# George Martin has died



## KenOC (Mar 7, 2011)

Passed at 90, according to a tweet from Ringo Starr. He had a huge impact.


----------



## Pugg (Aug 8, 2014)

Didn't know he was ill


----------



## regenmusic (Oct 23, 2014)

I heard it was a rumor.....but now I see its true.....


----------



## DavidA (Dec 14, 2012)

Seems an attack of old age. He was 90. Was never a great fan of the Beatles but without Martin they would have been just another boy band. Great producer.


----------



## elgar's ghost (Aug 8, 2010)

They were lucky to have such a talented man at the helm, especially when it came to orchestral arrangements.


----------



## Mayerl (May 5, 2008)

"attack of old age" !!!!! The man was a far better musician than most on here could ever hope to be and I think any mention of him is well worthy of a more respectful remark than this.


----------



## Strange Magic (Sep 14, 2015)

We will probably never be able to apportion credit between Martin and the Beatles themselves for the Beatles' astonishing, revolutionary musical diversity; that productive, fertile diversity is unmatched anywhere in Rock or Pop. Their range was so wide that one can separate out whole categories of song to focus on--I often just listen to their druggy, psychedelic, mystical, "stoned" songs as a musical world unto itself. Martin and the Beatles: what a team!


----------



## SONNET CLV (May 31, 2014)

Though I do count myself a Beatles fan and have in my library quite a number of discs (LP and CD) from the Fab Four (including the complete albums sets of the Remastered Stereo and Mono on both LP and CD and the box set of the "American Albums" as well as the complete Beatles in the old Parlophone "blue box"...), I paid my personal tribute to Martin and his production skills by listening to the 1975 LP titled HISTORY: AMERICA'S GREATEST HITS (Warner Bros. Records BSK3110) which album was "Produced by George Martin" and features such hits as "A Horse With No Name", "Ventura Highway", "Tin Man" and "Sister Golden Hair". A great album, no doubt. Martin contributed varying degrees of production, arrangements, and remixing on each of the songs on the album.







and


----------



## GodNickSatan (Feb 28, 2013)

Huge loss. The Beatles simply would not have been the same without him.


----------



## Petwhac (Jun 9, 2010)

DavidA said:


> Seems an attack of old age. He was 90. Was never a great fan of the Beatles but without Martin they would have been just another boy band. Great producer.

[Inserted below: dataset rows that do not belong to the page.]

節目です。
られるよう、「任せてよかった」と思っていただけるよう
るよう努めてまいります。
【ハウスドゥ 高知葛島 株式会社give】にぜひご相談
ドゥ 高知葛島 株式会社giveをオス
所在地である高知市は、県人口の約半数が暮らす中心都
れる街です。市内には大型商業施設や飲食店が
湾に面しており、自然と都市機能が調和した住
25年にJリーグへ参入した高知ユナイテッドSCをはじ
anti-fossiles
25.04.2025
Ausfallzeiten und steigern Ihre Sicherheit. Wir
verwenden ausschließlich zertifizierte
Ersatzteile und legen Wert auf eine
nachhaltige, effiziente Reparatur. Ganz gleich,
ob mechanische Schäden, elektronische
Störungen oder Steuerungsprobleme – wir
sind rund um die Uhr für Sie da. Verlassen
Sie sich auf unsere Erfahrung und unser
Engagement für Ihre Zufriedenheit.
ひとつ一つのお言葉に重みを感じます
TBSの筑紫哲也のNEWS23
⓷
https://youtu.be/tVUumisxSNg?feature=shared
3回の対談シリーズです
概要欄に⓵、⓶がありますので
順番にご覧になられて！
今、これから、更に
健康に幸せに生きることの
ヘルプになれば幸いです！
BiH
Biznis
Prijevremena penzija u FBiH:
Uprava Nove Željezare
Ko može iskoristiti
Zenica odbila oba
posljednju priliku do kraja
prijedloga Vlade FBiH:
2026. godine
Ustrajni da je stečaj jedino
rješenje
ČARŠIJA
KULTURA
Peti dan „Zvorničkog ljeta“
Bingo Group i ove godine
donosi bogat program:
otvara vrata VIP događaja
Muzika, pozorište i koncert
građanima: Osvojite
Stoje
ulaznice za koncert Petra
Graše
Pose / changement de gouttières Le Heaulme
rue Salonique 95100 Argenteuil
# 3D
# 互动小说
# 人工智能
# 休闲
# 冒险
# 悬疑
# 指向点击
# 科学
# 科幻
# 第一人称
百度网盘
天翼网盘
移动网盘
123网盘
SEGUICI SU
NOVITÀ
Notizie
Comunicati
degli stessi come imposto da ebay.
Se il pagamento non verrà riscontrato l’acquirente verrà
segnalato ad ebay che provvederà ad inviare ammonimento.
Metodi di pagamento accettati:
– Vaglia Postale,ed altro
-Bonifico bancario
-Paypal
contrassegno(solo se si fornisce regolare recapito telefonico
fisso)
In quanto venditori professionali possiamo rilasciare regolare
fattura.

Since you say you were never a great fan, I'll assume that you haven't listened, as I have, with the greatest of attention and scrutiny to their remarkable output. I can assure you that while George Martin was an integral part of their recordings and a perfect match for their studio creativity, they were never just 'another boy band'. The material speaks for itself and as huge a fan as I am of Martin's contribution, without the Beatles he may well have remained an excellent but little known producer of novelty songs and the like.


----------